Props on display that were used to hide spying kits, such as a long dark coat with a bulky inside zip pocket, would not look out of place on a James Bond parody film set.
But the consequences of this constant and invasive monitoring “remain an open wound” in the Balkan country of 2.9 million people, according to museum director Etleva Demollari.
– No justice –
“There was a lot of persecution in this era. Many people were condemned and suffered and for 25 years have not had justice,” she said.
According to the Albanian association of former political prisoners, 5,577 men and 450 women were executed by the paranoid regime, while tens of thousands more were sent to prisons or camps for forced labour or internment.
The opening of the House of Leaves is seen as a step towards confronting that dark chapter of history, and follows the conversion of two of Tirana’s communist nuclear bunkers into museums in recent years.
None of the major sites where persecution took place have been turned into memorial sites for the victims.
But there are signs of that changing at Spac, once the country’s most notorious labour camp, which lies in a remote valley around 94 kilometres (58 miles) from Tirana.
Hundreds of “enemies of the state” are believed to have died in the camp’s dusty copper and pyrite mines, where they toiled for lengthy shifts fuelled by pitiful diets.
– ‘Dante’s Inferno’ –
In some of the galleries “the temperature rose to 40 degrees Celsius”, said former prisoner Saimir Maloku, as he revisited the crumbling prison buildings.
The 71 year-old spent six years at the camp and three at another jail, accused of being a British agent. In that time his weight nearly halved.
“I was a living corpse,” he said.
In the room where Maloku slept with dozens of other inmates, he pointed to marks on the walls where their narrow beds with straw-filled mattresses were stacked in three tiers.
Those deemed to underperform in the mines faced solitary confinement. Bids for freedom were thwarted by the harsh and steep terrain, which was lined with barbed wire fencing.
Spac was abandoned after communism fell, but Maloku has for years campaigned for the site to become a museum dedicated to its victims.
“I lived in Dante’s Inferno and thanked God I came out alive.”
– Prison preservation –
In 2015, the New York-based World Monuments Fund put Spac on a list of 50 endangered heritage sites worldwide, criticising the prison’s “extremely advanced state of deterioration” and calling for it to be made a place of remembrance.
Emergency intervention work finally began in June to prevent further damage, funded by Sweden via the Albanian branch of Cultural Heritage without Borders (CHwB), a non-governmental organisation.
The group has been working since 2013 on what it calls the “memorialisation process” — holding inclusive discussions on the future of Spac, researching the labour camp and arranging visits.
The local “Spac Museum” NGO has also installed the first information panels around the complex.
The eventual goal is to turn it into a fully functional “site of memory” — although funding is still being secured and the timeline remains unclear, said Lejla Hadzic, head of CHwB in Albania.

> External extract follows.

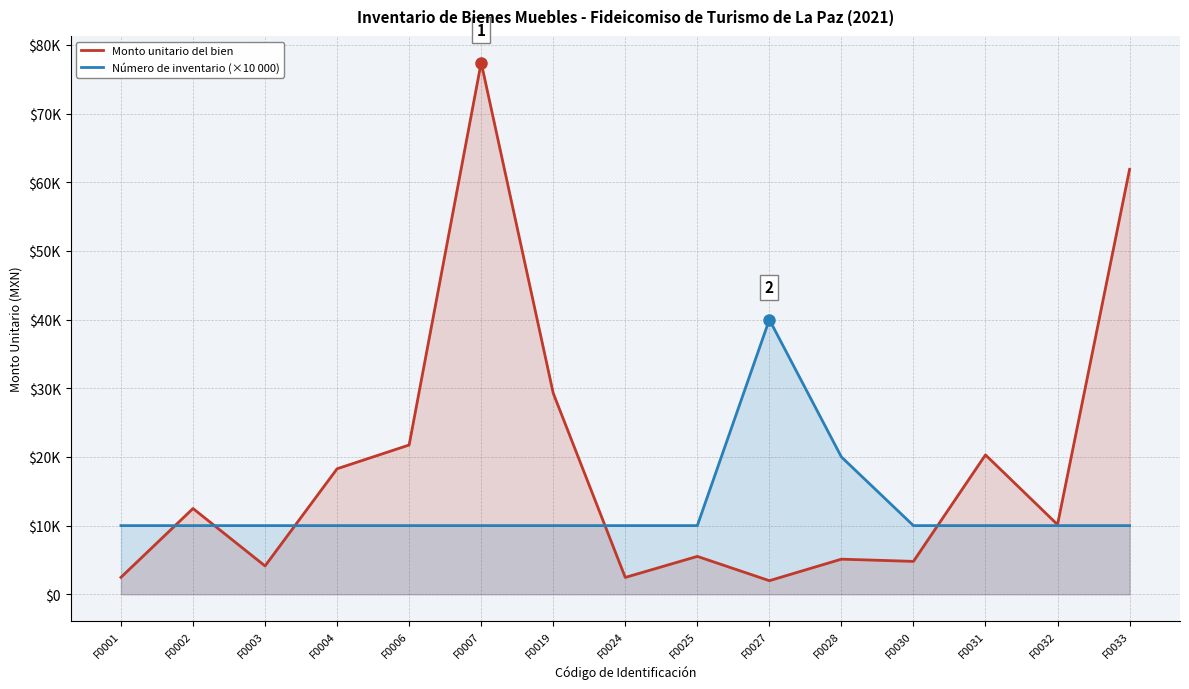

Where does the Monto unitario del bien series first go above 10148?

F0002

She said the ongoing work at Spac was “a call for state institutions to fulfil their responsibility” in preserving the site.
Such efforts may help Albanians come to terms with a painful past, which Demollari said remained “very sensitive” and not discussed enough.
At the House of Leaves, as visitors wandered from room to room and absorbed the implications of his spying, Vako showed no remorse over his work for the regime.
“I’m very proud. Because what were we doing? We just checked information to see if anyone was conducting an unconstitutional activity.”